Low-rank matrix denoising for count data using unbiased Kullback-Leibler risk estimation

This paper is concerned by the analysis of observations organized in a matrix form whose elements are count data assumed to follow a Poisson or a multinomial distribution. We focus on the estimation of either the intensity matrix (Poisson case) or the compositional matrix (multinomial case) that is assumed to have a low rank structure. We propose to construct an estimator minimizing the regularized negative log-likelihood by a nuclear norm penalty. Our approach easily yields a low-rank matrix-valued estimator with positive entries which belongs to the set of row-stochastic matrices in the multinomial case.

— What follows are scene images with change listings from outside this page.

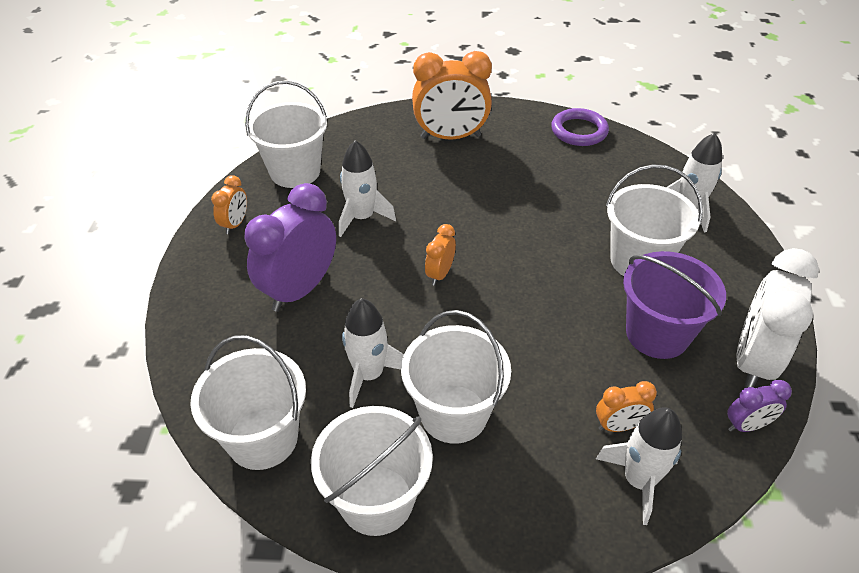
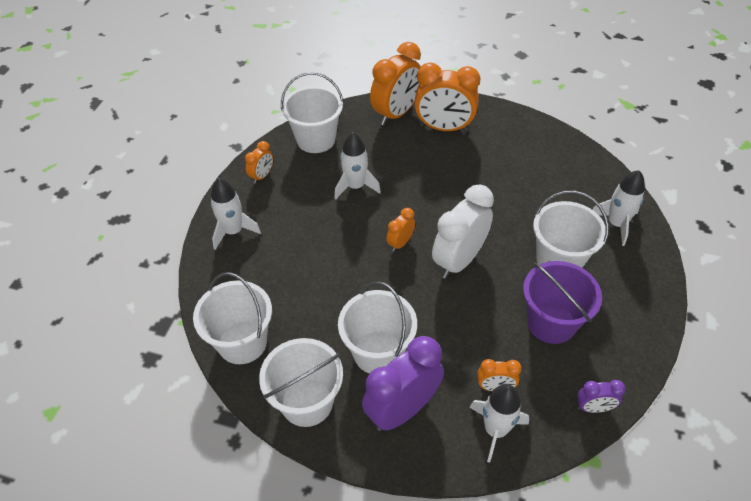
camera: 15 degrees right, 5 degrees up
(300, 289) = (295, 236): purple clock -> purple clock (402, 409)
(369, 374) = (326, 311): white rocket -> white rocket (233, 231)
(387, 129) = (396, 113): none -> orange clock
(579, 131) = (550, 138): purple ring -> none
(753, 361) = (619, 359): white clock -> white clock (459, 260)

Then, our main contribution is to propose a data-driven way to select the regularization parameter in the construction of such estimators by minimizing (approximately) unbiased estimates of the Kullback-Leibler (KL) risk in such models, which generalize Stein's unbiased risk estimation originally proposed for Gaussian data. The evaluation of these quantities is a delicate problem, and we introduce novel methods to obtain accurate numerical approximation of such unbiased estimates. Simulated data are used to validate this way of selecting regularizing parameters for low-rank matrix estimation from count data. For data following a multinomial distribution, we also compare its performances to K-fold cross-validation. Examples from a survey study and metagenomics also illustrate the benefits of our approach for real data analysis.